■ Tasks to carry out
(A) Answer these questions from the public charge overview, each on its own line:
(i) On what date did DHS publish the final rule on the public charge ground of inadmissibility?
(ii) On which form did applicants submit an affidavit of support before the new rule?
(iii) On what date did DHS say it would begin to enforce the rule?
(B) List every distinct calendar date given in the public charge overview.
(C) Please reproduce the public charge overview from the words "What is Public" up to and including the words "considered a public charge.".

■ Source extract
--
Background

On August 14, 2019, the Department of Homeland Security (DHS) published a final rule relating to the public charge ground of inadmissibility. This rule would apply to cases decided by U.S. Citizenship and Immigration Services (USCIS). The new rule was scheduled to take effect on October 15, 2019; however, multiple federal courts issued injunctions that temporarily stopped the rule from taking effect as scheduled. As the legal challenges against the new rule have continued, some of these injunctions were lifted. On January 27, 2020, the U.S. Supreme Court granted the federal government’s application to stay the last remaining nationwide injunction. This means that the rule is no longer enjoined, and thus, as of January 27, 2020, DHS announced that it will begin to enforce the rule on February 24, 2020.

What is Public charge?

The law provides of different types of grounds of inadmissibility and “public charge” is among those grounds. Immigration and Nationality Act (INA) provides that a person applicant for admission or for adjustment of status will be found inadmissible if that person is likely to become a public charge . The law leaves the room to the Attorney General or DHS to determine the procedure in which to determine who is considered a public charge.
How was public charge inadmissibility determined before the new rule of August 14, 2019?
Before the new rule there was no test applied to the intending immigrant on whether he/she will likely become a public charge. Rather, family-based immigrant visa applications or adjustment of status applicants and one category of employment-based immigrant visa applicants were required to submit an affidavit of support on Form I-864 to overcome the public charge inadmissibility ground.

What changes will be implemented in the new rule and how what will be the test to measure public charge?
--
■ Data records
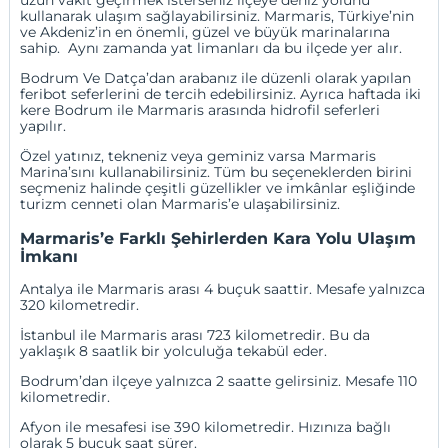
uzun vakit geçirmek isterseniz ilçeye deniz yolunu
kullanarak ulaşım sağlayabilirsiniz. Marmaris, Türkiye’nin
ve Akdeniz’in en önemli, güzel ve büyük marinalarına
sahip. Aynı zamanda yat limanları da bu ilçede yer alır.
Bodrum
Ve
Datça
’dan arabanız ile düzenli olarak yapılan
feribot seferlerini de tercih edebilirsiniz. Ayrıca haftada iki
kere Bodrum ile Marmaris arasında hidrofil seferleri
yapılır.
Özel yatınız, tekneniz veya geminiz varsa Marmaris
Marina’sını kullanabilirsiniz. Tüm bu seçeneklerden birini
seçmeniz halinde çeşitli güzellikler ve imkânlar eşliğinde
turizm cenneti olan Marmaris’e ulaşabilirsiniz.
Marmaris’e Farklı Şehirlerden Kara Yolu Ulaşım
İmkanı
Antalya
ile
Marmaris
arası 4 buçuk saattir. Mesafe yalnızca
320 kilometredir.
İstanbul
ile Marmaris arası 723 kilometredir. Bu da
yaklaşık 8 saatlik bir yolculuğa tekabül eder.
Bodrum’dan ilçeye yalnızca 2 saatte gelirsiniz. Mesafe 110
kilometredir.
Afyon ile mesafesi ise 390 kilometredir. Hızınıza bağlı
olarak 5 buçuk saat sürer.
--
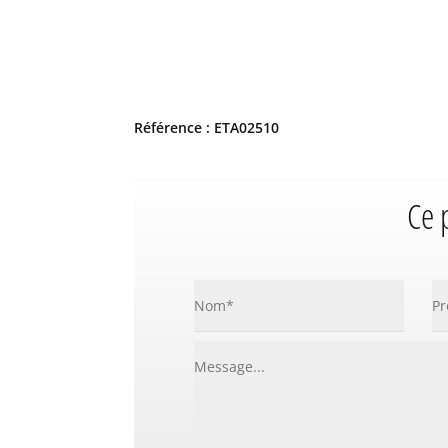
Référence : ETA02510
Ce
--
■ Answer section
(A)
(i) August 14, 2019
(ii) Form I-864
(iii) February 24, 2020

(B)
August 14, 2019
October 15, 2019
January 27, 2020
February 24, 2020

(C)
What is Public charge?

The law provides of different types of grounds of inadmissibility and “public charge” is among those grounds. Immigration and Nationality Act (INA) provides that a person applicant for admission or for adjustment of status will be found inadmissible if that person is likely to become a public charge . The law leaves the room to the Attorney General or DHS to determine the procedure in which to determine who is considered a public charge.